Maigdeann had immediately swept over, her fingers already shimmering with healing magic, and had forced Jamie to first put Bran down on one of the empty beds and then step away. The injuries to Bran’s body hadn’t required stitches—his arm appeared to be broken (again), and he’d been struck repeatedly by something very large and very blunt which had left his whole ribcage a misshapen mottle of bruise and bloody scraped skin.

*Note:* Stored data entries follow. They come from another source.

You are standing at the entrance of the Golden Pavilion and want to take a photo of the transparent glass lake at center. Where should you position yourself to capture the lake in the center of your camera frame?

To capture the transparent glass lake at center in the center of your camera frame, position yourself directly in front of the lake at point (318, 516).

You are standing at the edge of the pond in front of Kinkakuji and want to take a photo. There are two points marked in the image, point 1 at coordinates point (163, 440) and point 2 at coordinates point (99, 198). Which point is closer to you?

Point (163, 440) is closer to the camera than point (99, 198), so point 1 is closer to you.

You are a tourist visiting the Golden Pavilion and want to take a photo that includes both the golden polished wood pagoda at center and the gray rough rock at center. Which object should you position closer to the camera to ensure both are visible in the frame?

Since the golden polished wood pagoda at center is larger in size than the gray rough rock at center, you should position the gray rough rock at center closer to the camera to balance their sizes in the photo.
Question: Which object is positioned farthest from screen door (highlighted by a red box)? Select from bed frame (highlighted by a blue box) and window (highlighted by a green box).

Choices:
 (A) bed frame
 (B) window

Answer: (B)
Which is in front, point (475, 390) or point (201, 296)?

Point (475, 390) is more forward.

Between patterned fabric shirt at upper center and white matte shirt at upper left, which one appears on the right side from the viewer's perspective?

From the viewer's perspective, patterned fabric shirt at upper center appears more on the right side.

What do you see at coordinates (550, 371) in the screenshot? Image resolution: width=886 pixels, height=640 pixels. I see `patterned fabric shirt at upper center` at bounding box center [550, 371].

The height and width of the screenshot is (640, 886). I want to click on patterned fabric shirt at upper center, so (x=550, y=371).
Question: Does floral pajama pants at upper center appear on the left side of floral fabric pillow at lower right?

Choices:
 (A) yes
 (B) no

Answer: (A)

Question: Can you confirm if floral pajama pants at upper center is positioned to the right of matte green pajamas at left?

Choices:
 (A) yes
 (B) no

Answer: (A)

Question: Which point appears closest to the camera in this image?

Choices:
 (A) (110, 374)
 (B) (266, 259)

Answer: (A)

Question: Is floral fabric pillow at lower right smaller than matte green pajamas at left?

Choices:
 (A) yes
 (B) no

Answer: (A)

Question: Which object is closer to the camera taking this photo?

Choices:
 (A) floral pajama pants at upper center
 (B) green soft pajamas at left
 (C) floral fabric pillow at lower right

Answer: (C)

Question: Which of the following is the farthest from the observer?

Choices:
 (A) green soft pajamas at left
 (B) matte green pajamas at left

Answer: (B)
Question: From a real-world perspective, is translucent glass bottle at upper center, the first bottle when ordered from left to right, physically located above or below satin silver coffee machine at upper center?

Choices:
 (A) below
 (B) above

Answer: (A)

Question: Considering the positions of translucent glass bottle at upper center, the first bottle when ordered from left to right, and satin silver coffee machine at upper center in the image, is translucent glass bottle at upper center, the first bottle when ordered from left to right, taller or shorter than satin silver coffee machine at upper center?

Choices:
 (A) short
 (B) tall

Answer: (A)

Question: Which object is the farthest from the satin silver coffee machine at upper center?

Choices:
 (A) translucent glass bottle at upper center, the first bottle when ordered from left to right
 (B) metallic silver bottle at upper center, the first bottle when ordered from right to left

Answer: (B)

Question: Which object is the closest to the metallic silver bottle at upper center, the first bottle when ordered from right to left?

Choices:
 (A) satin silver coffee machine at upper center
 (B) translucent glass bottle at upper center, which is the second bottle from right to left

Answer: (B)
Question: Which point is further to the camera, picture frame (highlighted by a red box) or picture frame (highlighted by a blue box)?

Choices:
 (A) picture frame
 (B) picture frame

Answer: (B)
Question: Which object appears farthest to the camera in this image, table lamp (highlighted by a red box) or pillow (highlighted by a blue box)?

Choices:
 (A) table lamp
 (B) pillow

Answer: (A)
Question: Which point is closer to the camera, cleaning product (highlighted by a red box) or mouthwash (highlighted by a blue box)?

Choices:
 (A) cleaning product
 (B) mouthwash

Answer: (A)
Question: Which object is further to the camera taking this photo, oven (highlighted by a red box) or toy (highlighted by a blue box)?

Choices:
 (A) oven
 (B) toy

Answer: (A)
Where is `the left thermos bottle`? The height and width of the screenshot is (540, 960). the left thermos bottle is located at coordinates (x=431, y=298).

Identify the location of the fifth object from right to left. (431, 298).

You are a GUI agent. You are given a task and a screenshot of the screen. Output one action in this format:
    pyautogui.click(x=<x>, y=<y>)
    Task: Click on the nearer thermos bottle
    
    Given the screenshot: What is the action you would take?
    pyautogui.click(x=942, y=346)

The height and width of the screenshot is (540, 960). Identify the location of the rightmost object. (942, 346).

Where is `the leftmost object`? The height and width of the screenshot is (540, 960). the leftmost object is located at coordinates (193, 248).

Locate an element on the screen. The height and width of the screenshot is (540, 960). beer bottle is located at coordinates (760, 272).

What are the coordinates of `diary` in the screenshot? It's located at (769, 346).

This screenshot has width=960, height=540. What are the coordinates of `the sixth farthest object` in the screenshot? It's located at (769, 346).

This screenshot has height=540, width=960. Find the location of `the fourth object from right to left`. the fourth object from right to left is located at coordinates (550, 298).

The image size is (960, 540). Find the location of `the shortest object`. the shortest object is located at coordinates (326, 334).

If he’d been human, Jamie thought, it would have been much worse—or, rather, if he’d been in the human realm. Modern medicine was a far cry from the medieval methods they were using here, but the fae had something human medicine couldn’t hope to match. Maigdeann and Eadar’s healing abilities were able to knit flesh and bone—at least to a degree. Jamie was seeing the limitations of magic as well as its miraculous capabilities. Both healers—and their apprentices—looked wan and pale, and not only because of inhumanly fair skin. Eadar’s golden skin had a greyish cast, and Maigdeann was vague shade of grey-green that could not possibly be healthy. Both had creases around their mouths and dark circles under their eyes that were apparently universal signs of exhaustion, whether fae or human.
Jamie tried to do everything they asked of him, if only to help alleviate the load. Rob and Trixie, too—once Trixie returned from having administered the draught to the Holly King, something she’d seemed in a trance about for a good hour or so afterward—were doing their best to be of use, but there was only so much two ordinary humans and one mostly-ordinary halfbreed could do.